MADRID (Reuters) - Former International Monetary Fund (IMF) chief Rodrigo Rato arrived at a Madrid prison on Thursday to start a four-and-a-half year jail term for using company credit cards to make costly personal purchases while running state-owned lender Bankia.
Rato, who was economy minister in Spain and a prominent figure in the ruling People’s Party (PP) before moving to the IMF, chaired Bankia for two years until just before its state bailout in 2012.
Spain’s High Court ruled in 2017 that Rato was responsible for overseeing the misuse of credit cards at the bank, which involved 64 former Bankia executives, including Rato.
Corporate credit cards were used to buy jewels, holidays and expensive clothes, as well as more mundane everyday personal purchases. In total, prosecutors investigated some 12 million euros in spending between 2003 and 2012.

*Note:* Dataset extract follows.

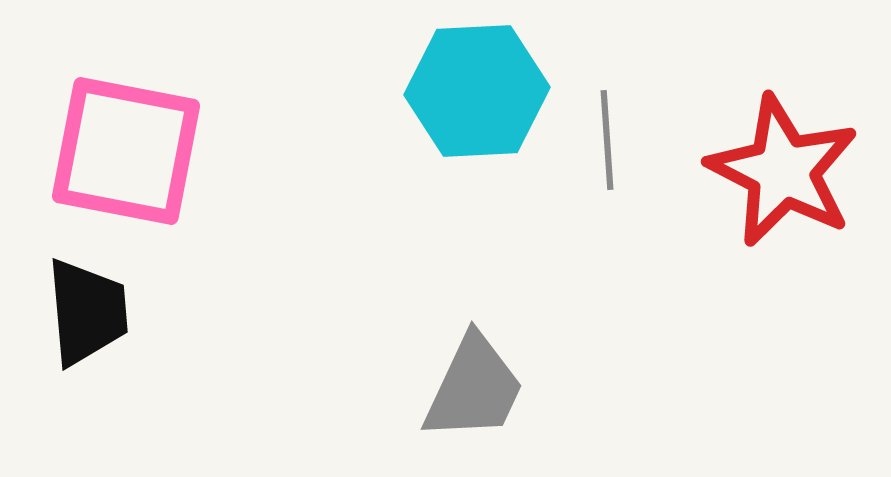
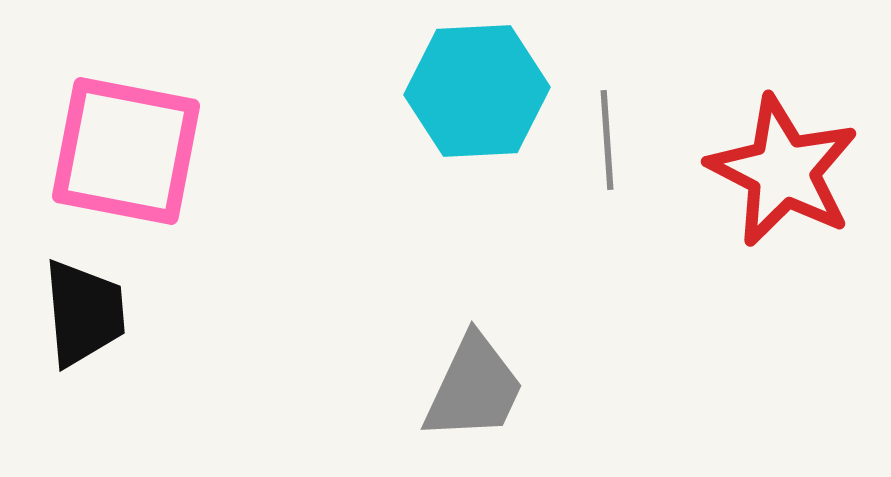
black trapezoid: moved 3 px left, 1 px down
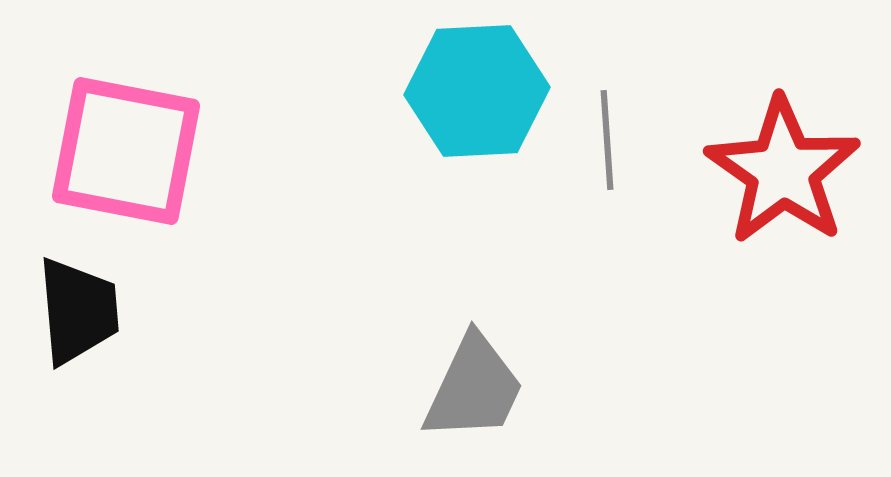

Carrying two suitcases and dressed in jeans, a grey shirt and a blue sleeveless jacket, Rato thanked family and friends for their support during the legal process against him before entering the Soto del Real prison on the outskirts of Madrid.
“First of all I would like to say that I fully accept my obligations before society, I recognise all the mistakes that I may have made and I ask for forgiveness from those who may have felt deceived,” Rato told reporters gathered outside the jail.
He appealed the ruling and denied any wrongdoing, arguing the expenses he accrued on the Bankia credit cards were legal.
But Spain’s Supreme Court confirmed earlier this month the four-and-half year jail sentence from the High Court and said it considered the sentence to be proportionate due to Rato’s preeminent position at Bankia.
The so-called “black cards” case sparked widespread anger when the scandal first broke in 2014, at a time when Spain was recovering from years of recession, mass layoffs and a banking crisis partly triggered by Bankia’s massive bailout.
Rato still faces two other legal cases, one over Bankia’s ill-fated public listing in 2011 — with the trial expected to begin at the end of November — and another for tax fraud.